松代には「松代一心講」という木曽御嶽講がある。しかし、現在では講員も少なくなり、松代町道島のA先達を中心として、安茂里御嶽講と更埴市の生萱(いきがや)御嶽講との合同で木曽御嶽登拝をおこなっている。松代では一心講とは別に東条と清須町に御嶽講があって、それぞれ先達がいた。東条で御嶽講の祭りをするときには、清須町の講員が招待を受け、逆に清須町で講の祭りをするときには東条を招待した。こうした御嶽講のあいだでの交流があった。ただ、東条、清須町ともに先達が亡くなってから自然と消滅してしまったという。
更埴市の生萓御嶽講は一五〇年つづいている講だといわれ、御嶽登拝三〇回を超える大世話人(講元)を中心に講をまとめており、三つの講の中心的役割をになっている。生萱では毎年十月に御嶽講の祭りを執行している。
松代一心講は中町に世話人がいた。かつては毎月、掛金をして登拝費用を積み立てて、代表者が交代で登拝するという代参講だったという。三〇年ほど前に講元がいなくなってからは、講の形も崩れてきて、希望者だけがその年ごとに費用を納めて登拝をするだけになった。したがって登拝以外の在地の講活動は現在ではおこなわれていない。
安茂里も同様で、久保寺(安茂里)では山中の葭水(よしみず)という地籍に三笠山神社や木曽御嶽の石碑があって、信者らが御嶽講の活動をしていたといわれるが消滅してしまった。戦前までは、久保寺に村山(須坂市)の方から先達が来て、お布施として米などを納めていた。また地区にも「行者さん」とよばれる人がいて、木曽御嶽にもときどき行っていたという。戦後、御嶽講がなくなってしばらく過ぎた昭和五十四年(一九七九)に、安茂里のC氏が自家の地鎮祭を松代のA先達に依頼したのがきっかけで、C氏が登拝希望者を集めて安茂里御嶽講を組織した。安茂里で定期的に集まることはなく、生萱、松代の講とともに御嶽登拝にいく講である。
この三講社合同の御嶽登拝は、毎年七月に出かける。平成六年(一九九四)は七月二十七、二十八日であった。松代は七人、安茂里が五人、そして生萱から三人の参加があった。生萓の参加が少ないが、このときは生萓の祭りと日程が重なったためで、通常は一番多いという。平成五年の参加者は二七人であった。参加者が多かったときはバス二台で八〇人ほどで行ったが、近年ではだいぶ少なくなって二〇人前後であるという。先達は松代のA先達であるが、事務的なまとめ役は生萱の人が担当している。さまざまの諸経費と参加者の人数から一人あたりの参加費を算出するので、少ないと割高になる。費用が余ったときには生萱の木曽御嶽分社に寄付する。

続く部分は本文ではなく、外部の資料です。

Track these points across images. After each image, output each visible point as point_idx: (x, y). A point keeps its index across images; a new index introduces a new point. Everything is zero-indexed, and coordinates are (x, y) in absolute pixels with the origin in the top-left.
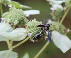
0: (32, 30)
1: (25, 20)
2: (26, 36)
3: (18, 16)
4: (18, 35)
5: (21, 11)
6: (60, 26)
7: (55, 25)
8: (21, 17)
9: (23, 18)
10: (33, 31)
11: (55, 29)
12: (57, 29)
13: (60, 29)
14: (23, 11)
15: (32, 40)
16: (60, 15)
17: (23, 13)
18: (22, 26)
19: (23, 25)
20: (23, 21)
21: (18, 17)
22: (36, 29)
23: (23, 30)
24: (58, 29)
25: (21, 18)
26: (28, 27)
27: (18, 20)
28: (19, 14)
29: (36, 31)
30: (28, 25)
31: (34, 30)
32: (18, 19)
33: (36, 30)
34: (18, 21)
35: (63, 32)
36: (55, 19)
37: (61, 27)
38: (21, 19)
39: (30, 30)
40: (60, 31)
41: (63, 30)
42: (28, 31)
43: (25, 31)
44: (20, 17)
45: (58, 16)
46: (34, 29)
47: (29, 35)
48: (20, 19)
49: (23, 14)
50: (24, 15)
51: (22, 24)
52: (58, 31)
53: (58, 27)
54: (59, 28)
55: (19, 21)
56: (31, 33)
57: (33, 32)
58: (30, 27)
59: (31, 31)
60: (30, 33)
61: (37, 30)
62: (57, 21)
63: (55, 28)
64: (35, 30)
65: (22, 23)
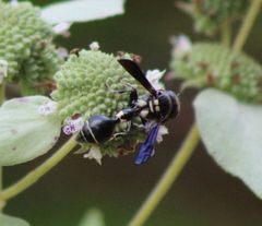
0: (86, 103)
1: (48, 56)
2: (57, 133)
3: (11, 36)
4: (14, 132)
5: (26, 12)
6: (234, 65)
7: (207, 60)
8: (26, 40)
9: (38, 45)
10: (91, 104)
11: (211, 83)
12: (219, 79)
13: (235, 79)
14: (37, 8)
15: (87, 152)
16: (230, 9)
17: (34, 21)
18: (36, 84)
19: (39, 79)
20: (37, 58)
21: (11, 43)
22: (104, 95)
23: (40, 104)
24: (225, 82)
25: (27, 45)
26: (65, 89)
27: (10, 60)
28: (16, 28)
29: (103, 106)
30: (62, 79)
31: (93, 99)
32: (12, 51)
33: (102, 101)
34: (15, 63)
35: (254, 91)
36: (209, 32)
37: (242, 68)
38: (28, 52)
39: (76, 103)
40: (235, 89)
41: (253, 83)
42: (64, 110)
43: (48, 112)
44: (20, 40)
45: (219, 12)
46: (91, 95)
47: (72, 128)
48: (22, 51)
49: (37, 26)
50: (42, 30)
51: (36, 76)
52: (227, 90)
53: (222, 71)
54: (227, 73)
55: (17, 60)
56: (80, 119)
57: (88, 114)
58: (70, 90)
59: (77, 108)
60: (76, 117)
61: (108, 100)
62: (216, 38)
63: (210, 78)
64: (99, 98)
65: (35, 68)
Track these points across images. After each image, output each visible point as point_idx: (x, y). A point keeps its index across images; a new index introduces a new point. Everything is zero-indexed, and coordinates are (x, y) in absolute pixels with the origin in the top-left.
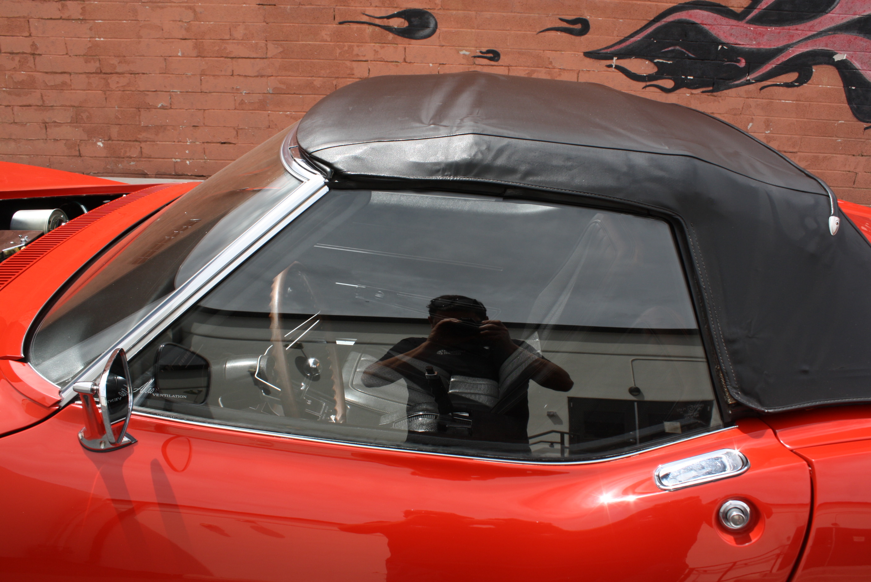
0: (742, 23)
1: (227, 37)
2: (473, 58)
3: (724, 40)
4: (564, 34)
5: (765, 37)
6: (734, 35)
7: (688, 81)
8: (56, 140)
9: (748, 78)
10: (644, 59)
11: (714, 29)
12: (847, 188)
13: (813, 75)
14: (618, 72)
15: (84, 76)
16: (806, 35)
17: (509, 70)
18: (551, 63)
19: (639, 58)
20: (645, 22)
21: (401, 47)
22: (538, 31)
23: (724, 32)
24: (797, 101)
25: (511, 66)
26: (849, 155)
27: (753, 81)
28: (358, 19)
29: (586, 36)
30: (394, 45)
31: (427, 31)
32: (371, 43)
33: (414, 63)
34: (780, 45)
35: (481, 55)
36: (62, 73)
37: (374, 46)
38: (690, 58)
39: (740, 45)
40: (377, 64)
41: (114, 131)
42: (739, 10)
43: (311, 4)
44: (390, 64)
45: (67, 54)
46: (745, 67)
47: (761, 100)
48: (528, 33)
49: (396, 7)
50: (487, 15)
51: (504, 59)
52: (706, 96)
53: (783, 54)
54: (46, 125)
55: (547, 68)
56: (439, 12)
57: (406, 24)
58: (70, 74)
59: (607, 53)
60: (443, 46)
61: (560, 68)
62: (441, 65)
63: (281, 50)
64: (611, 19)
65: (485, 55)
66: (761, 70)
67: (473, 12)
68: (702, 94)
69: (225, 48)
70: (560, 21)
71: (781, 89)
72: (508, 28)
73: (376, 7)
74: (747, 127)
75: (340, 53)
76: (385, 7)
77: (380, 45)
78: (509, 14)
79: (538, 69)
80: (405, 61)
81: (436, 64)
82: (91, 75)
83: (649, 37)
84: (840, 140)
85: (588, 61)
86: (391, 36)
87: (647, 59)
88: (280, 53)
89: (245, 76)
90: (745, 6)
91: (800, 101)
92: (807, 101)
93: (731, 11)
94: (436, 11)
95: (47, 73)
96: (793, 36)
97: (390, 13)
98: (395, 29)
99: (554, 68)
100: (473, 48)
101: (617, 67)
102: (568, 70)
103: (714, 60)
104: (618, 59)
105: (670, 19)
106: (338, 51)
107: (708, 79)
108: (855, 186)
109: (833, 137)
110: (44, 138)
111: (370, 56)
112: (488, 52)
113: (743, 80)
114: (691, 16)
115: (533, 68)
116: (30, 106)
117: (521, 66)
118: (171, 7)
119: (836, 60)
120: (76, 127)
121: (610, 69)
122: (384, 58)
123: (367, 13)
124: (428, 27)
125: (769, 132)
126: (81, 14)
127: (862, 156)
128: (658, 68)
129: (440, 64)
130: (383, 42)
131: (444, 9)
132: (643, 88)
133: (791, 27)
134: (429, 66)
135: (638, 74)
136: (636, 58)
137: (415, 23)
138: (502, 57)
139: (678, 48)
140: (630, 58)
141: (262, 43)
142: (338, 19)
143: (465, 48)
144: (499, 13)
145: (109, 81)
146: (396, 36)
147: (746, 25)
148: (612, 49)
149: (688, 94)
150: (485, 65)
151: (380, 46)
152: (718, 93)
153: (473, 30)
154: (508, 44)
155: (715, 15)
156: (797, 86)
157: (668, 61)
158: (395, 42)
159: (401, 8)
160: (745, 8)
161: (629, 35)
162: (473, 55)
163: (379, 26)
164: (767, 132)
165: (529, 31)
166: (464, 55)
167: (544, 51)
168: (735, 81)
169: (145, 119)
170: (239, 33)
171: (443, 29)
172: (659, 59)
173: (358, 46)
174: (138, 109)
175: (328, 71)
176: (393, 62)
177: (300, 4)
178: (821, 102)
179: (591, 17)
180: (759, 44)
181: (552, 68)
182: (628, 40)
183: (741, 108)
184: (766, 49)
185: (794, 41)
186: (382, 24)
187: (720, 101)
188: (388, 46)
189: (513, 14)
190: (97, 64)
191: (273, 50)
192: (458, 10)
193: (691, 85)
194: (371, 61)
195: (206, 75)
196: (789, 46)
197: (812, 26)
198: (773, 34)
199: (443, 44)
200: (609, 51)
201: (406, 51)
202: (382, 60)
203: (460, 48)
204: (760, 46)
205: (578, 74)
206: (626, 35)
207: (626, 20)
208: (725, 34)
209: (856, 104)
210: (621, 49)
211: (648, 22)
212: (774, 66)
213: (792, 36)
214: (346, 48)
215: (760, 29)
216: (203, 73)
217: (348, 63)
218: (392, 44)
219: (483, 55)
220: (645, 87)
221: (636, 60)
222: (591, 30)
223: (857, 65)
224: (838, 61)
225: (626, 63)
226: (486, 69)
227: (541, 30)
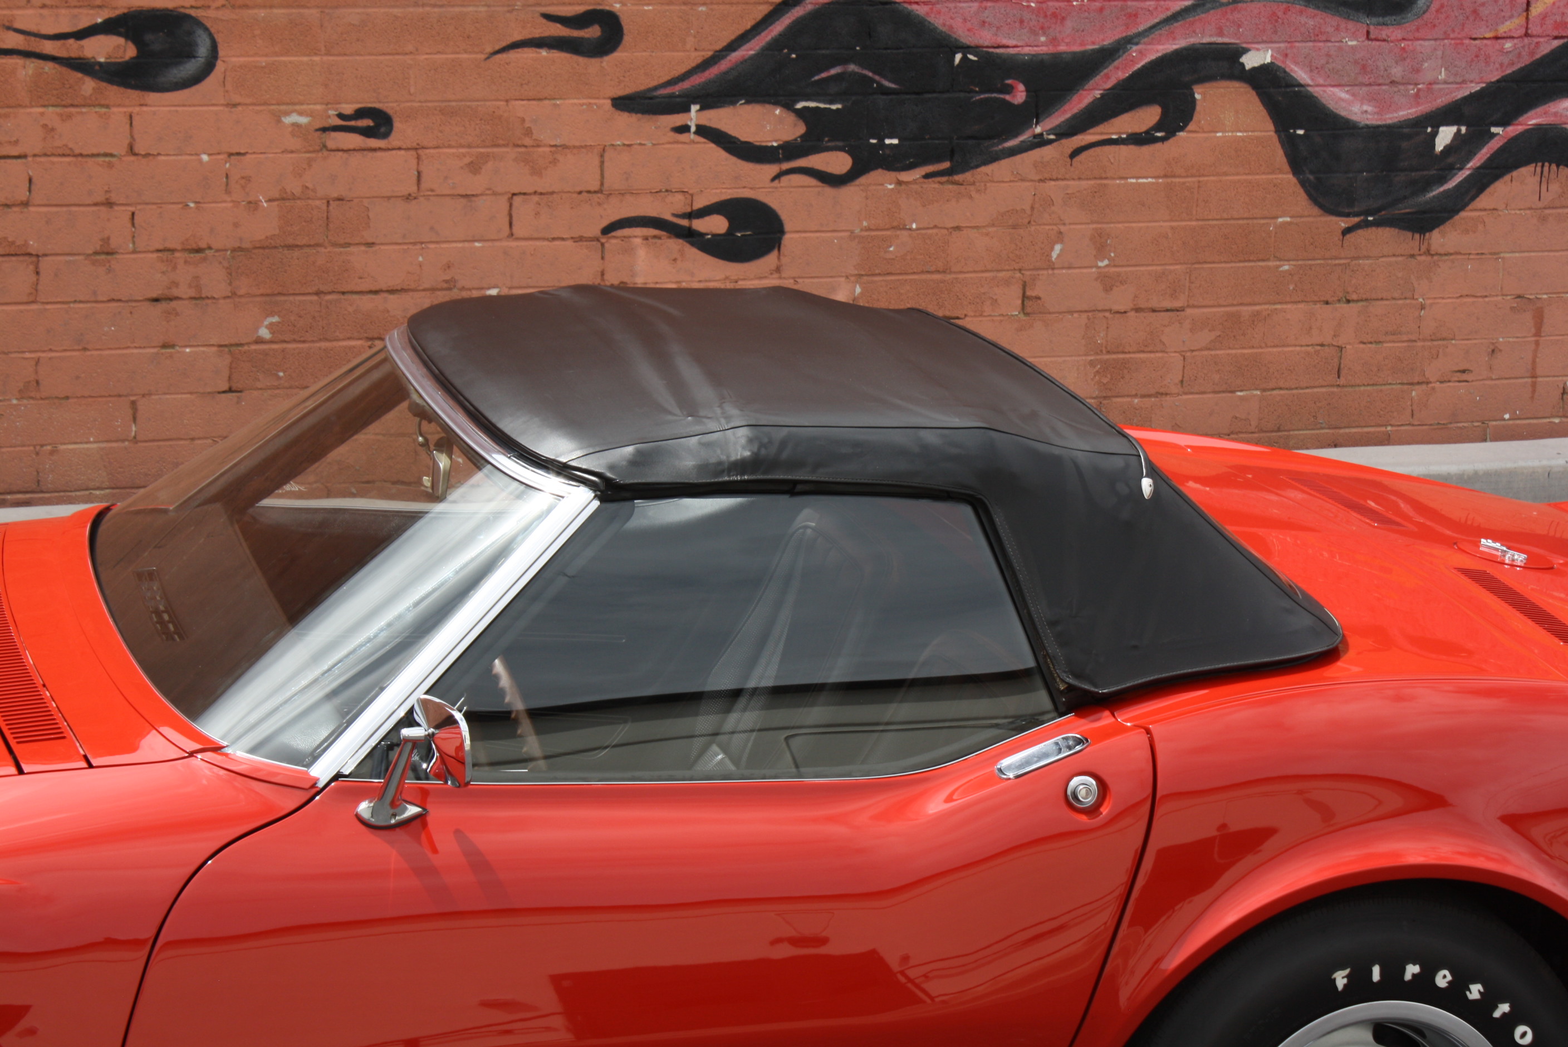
2: (319, 133)
3: (966, 38)
4: (557, 54)
5: (1069, 24)
6: (990, 24)
7: (887, 152)
9: (1038, 130)
10: (769, 103)
11: (939, 12)
12: (1324, 390)
13: (1198, 108)
14: (704, 143)
16: (1168, 9)
17: (418, 158)
18: (528, 132)
19: (757, 102)
20: (764, 10)
21: (118, 113)
22: (489, 49)
23: (965, 20)
24: (1165, 176)
25: (423, 148)
26: (1315, 302)
27: (1052, 137)
29: (616, 55)
30: (97, 109)
31: (190, 68)
32: (32, 106)
33: (159, 154)
34: (1107, 39)
35: (340, 122)
37: (42, 114)
38: (887, 92)
39: (1008, 47)
40: (53, 163)
44: (90, 161)
46: (1025, 102)
47: (1077, 183)
48: (465, 56)
49: (100, 7)
50: (352, 15)
51: (402, 132)
52: (936, 186)
53: (1116, 63)
55: (518, 146)
56: (220, 14)
57: (129, 51)
59: (671, 96)
60: (235, 105)
61: (552, 143)
62: (232, 157)
64: (677, 8)
65: (353, 123)
66: (1066, 107)
67: (314, 12)
68: (926, 181)
70: (544, 21)
71: (1124, 150)
72: (410, 48)
73: (44, 6)
74: (1049, 256)
76: (69, 7)
77: (58, 110)
78: (411, 10)
79: (495, 150)
81: (219, 154)
83: (776, 45)
84: (1286, 267)
85: (625, 120)
86: (89, 85)
87: (777, 103)
91: (1174, 176)
92: (1192, 176)
94: (211, 13)
96: (1136, 15)
97: (84, 23)
98: (100, 64)
99: (538, 146)
100: (318, 107)
101: (703, 131)
102: (575, 147)
103: (948, 91)
104: (702, 109)
107: (937, 142)
108: (1342, 381)
109: (1268, 260)
111: (31, 143)
112: (361, 113)
113: (1024, 136)
115: (482, 150)
117: (450, 147)
119: (1248, 67)
121: (683, 137)
122: (71, 145)
123: (17, 25)
124: (191, 55)
125: (1106, 262)
127: (1348, 301)
128: (807, 123)
129: (230, 155)
130: (70, 102)
131: (233, 7)
132: (773, 179)
134: (200, 161)
135: (758, 144)
136: (748, 102)
137: (157, 47)
138: (397, 124)
139: (852, 67)
140: (734, 103)
143: (297, 107)
144: (382, 10)
146: (104, 84)
148: (686, 85)
149: (890, 184)
150: (354, 150)
151: (61, 115)
152: (968, 176)
153: (317, 59)
154: (412, 90)
156: (1163, 140)
157: (831, 102)
158: (103, 102)
159: (116, 8)
161: (725, 44)
162: (319, 125)
163: (53, 59)
164: (1100, 264)
165: (466, 52)
166: (295, 125)
167: (507, 101)
168: (1006, 140)
171: (234, 59)
172: (807, 100)
176: (98, 155)
178: (1225, 174)
179: (624, 4)
180: (1054, 41)
181: (533, 146)
182: (724, 57)
183: (1027, 208)
184: (1074, 53)
185: (1141, 28)
186: (63, 54)
187: (973, 194)
188: (82, 113)
189: (421, 10)
192: (271, 7)
193: (895, 161)
194: (35, 155)
196: (1128, 41)
198: (1086, 14)
199: (236, 99)
200: (676, 89)
201: (134, 123)
202: (68, 152)
203: (283, 107)
204: (1059, 45)
205: (602, 156)
206: (719, 45)
207: (715, 7)
208: (969, 25)
209: (1311, 172)
210: (710, 82)
211: (771, 8)
212: (1097, 94)
213: (1134, 16)
215: (1054, 4)
218: (94, 106)
219: (347, 123)
220: (777, 177)
221: (748, 108)
222: (627, 39)
223: (1301, 75)
224: (1254, 69)
225: (723, 118)
226: (356, 159)
227: (497, 48)
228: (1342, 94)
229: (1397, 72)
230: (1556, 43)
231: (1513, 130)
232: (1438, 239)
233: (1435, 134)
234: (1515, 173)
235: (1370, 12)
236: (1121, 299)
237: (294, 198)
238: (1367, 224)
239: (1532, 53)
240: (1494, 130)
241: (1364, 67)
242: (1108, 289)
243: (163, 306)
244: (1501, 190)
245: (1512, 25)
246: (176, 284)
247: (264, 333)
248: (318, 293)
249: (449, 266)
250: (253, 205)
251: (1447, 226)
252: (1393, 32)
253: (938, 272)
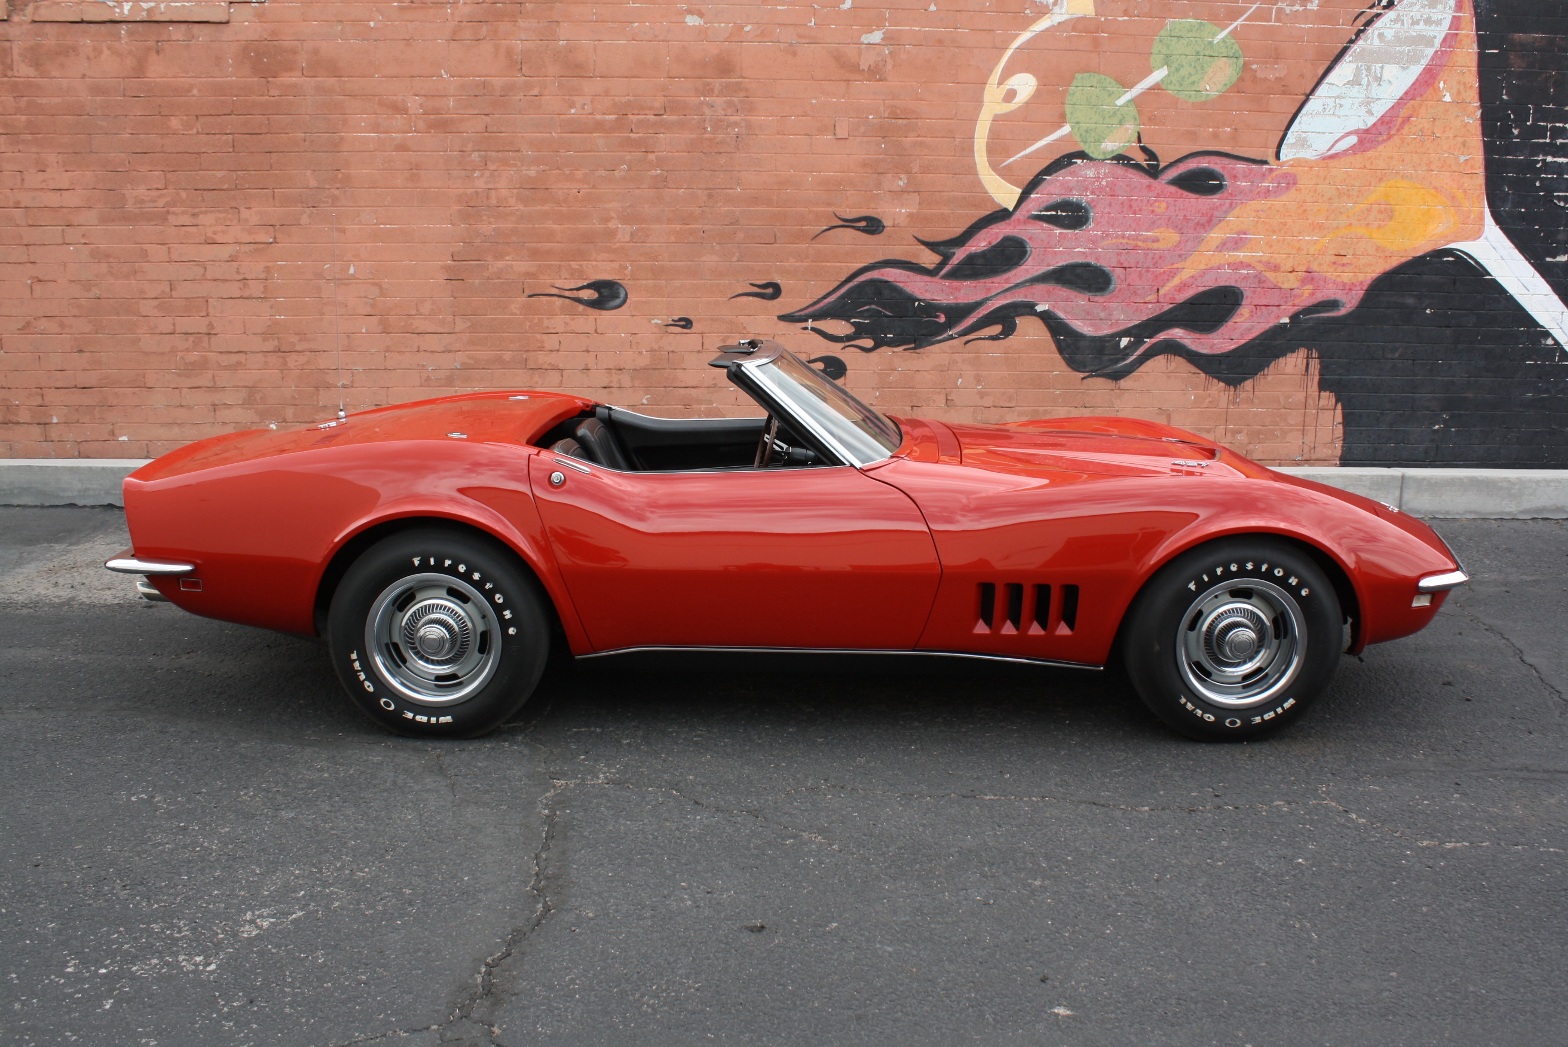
0: (936, 279)
1: (414, 312)
2: (665, 327)
3: (920, 296)
4: (756, 299)
5: (962, 291)
6: (929, 291)
7: (888, 340)
8: (224, 423)
9: (950, 333)
10: (840, 319)
11: (908, 286)
13: (1018, 326)
14: (814, 334)
15: (261, 355)
16: (1004, 287)
17: (703, 337)
18: (745, 328)
19: (835, 319)
20: (837, 283)
21: (591, 318)
22: (729, 296)
23: (919, 289)
24: (1005, 353)
25: (705, 333)
26: (1071, 407)
27: (956, 336)
28: (548, 292)
29: (778, 299)
30: (584, 317)
31: (618, 302)
32: (560, 315)
33: (606, 333)
34: (978, 298)
35: (673, 323)
36: (237, 352)
37: (564, 318)
38: (887, 316)
39: (937, 300)
40: (569, 336)
41: (290, 412)
42: (931, 267)
43: (499, 278)
44: (581, 335)
45: (244, 333)
46: (945, 322)
47: (965, 354)
48: (720, 299)
49: (585, 279)
50: (677, 283)
51: (696, 327)
52: (909, 354)
53: (982, 308)
54: (215, 407)
55: (741, 333)
56: (628, 282)
57: (596, 295)
58: (245, 353)
59: (801, 316)
60: (634, 316)
61: (755, 333)
62: (633, 335)
63: (469, 324)
64: (803, 282)
65: (677, 323)
66: (962, 324)
67: (663, 282)
68: (905, 352)
69: (411, 324)
70: (751, 286)
71: (987, 342)
72: (699, 296)
73: (565, 279)
74: (957, 383)
75: (530, 326)
76: (574, 279)
77: (569, 316)
78: (700, 282)
79: (732, 334)
80: (596, 332)
81: (628, 334)
82: (269, 354)
83: (843, 297)
84: (1058, 392)
85: (783, 324)
86: (581, 308)
87: (843, 320)
88: (468, 327)
89: (432, 352)
90: (937, 262)
91: (1009, 354)
92: (1016, 354)
93: (923, 267)
94: (625, 282)
95: (221, 352)
97: (580, 285)
98: (585, 300)
100: (665, 317)
101: (813, 329)
102: (763, 334)
103: (913, 317)
104: (813, 321)
105: (862, 278)
106: (528, 324)
107: (909, 337)
109: (1050, 389)
110: (212, 421)
111: (560, 328)
112: (680, 320)
113: (945, 335)
114: (883, 275)
115: (728, 335)
116: (199, 387)
117: (715, 333)
118: (357, 283)
119: (1038, 311)
120: (248, 409)
121: (806, 332)
122: (575, 329)
123: (555, 286)
124: (618, 297)
125: (981, 387)
126: (263, 293)
127: (1085, 407)
128: (855, 328)
130: (573, 313)
131: (633, 279)
133: (987, 280)
134: (621, 336)
135: (836, 335)
136: (831, 319)
137: (605, 294)
138: (694, 324)
139: (873, 306)
140: (826, 319)
141: (450, 318)
142: (527, 292)
143: (657, 317)
144: (689, 282)
145: (288, 359)
146: (587, 307)
147: (940, 281)
148: (807, 312)
149: (890, 353)
150: (678, 333)
151: (571, 318)
152: (922, 350)
153: (664, 299)
154: (700, 311)
155: (908, 273)
156: (1003, 338)
157: (865, 320)
158: (586, 314)
159: (591, 280)
160: (938, 264)
161: (822, 296)
162: (665, 324)
163: (569, 298)
164: (978, 388)
165: (720, 297)
166: (656, 324)
167: (736, 316)
168: (937, 337)
169: (324, 398)
170: (426, 308)
171: (634, 299)
172: (856, 318)
173: (548, 319)
174: (317, 388)
175: (518, 345)
176: (584, 333)
177: (488, 278)
178: (1031, 353)
179: (781, 280)
180: (956, 298)
181: (747, 334)
182: (821, 301)
183: (947, 363)
184: (965, 303)
185: (992, 294)
186: (572, 296)
187: (924, 357)
188: (578, 318)
189: (703, 282)
190: (276, 343)
191: (461, 324)
192: (648, 280)
193: (891, 344)
194: (562, 333)
195: (391, 351)
196: (987, 299)
197: (1008, 279)
198: (970, 288)
199: (634, 313)
200: (803, 313)
201: (597, 321)
202: (573, 332)
203: (651, 317)
204: (958, 300)
205: (774, 338)
206: (820, 297)
207: (818, 282)
208: (921, 291)
209: (1067, 354)
210: (816, 311)
211: (840, 283)
212: (975, 319)
213: (989, 290)
214: (536, 321)
215: (955, 284)
216: (388, 350)
217: (538, 336)
218: (583, 315)
219: (675, 323)
220: (843, 348)
221: (831, 321)
222: (783, 293)
223: (1061, 315)
224: (1041, 312)
225: (821, 325)
226: (679, 337)
227: (733, 296)
228: (1079, 323)
229: (1102, 315)
230: (1171, 306)
231: (1154, 340)
232: (1123, 383)
233: (1120, 341)
234: (1156, 358)
235: (1090, 291)
236: (988, 402)
237: (655, 351)
238: (1092, 376)
239: (1160, 310)
240: (1145, 340)
241: (1088, 313)
242: (982, 398)
243: (608, 389)
244: (1150, 365)
245: (1152, 298)
246: (612, 382)
247: (645, 401)
248: (665, 387)
249: (714, 378)
250: (640, 353)
251: (1127, 378)
252: (1099, 298)
253: (910, 388)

初日は夕方六時にバスが生萱の講員を乗せて出発し、途中で松代、安茂里の講員を乗車させて木曽御嶽に向かう。木曽では王滝口から入り、夜一二時ごろには木曽御嶽の七合目の田ノ原に到着する。そこからすぐに登りはじめる。足に自信のない人は田ノ原で待っている。王滝口頂上で御来光を拝み、剣ヶ峰頂上で祈願してから、もとの田ノ原に下山する。それから少し休憩してからバスで帰路につく。車中一泊の行程である。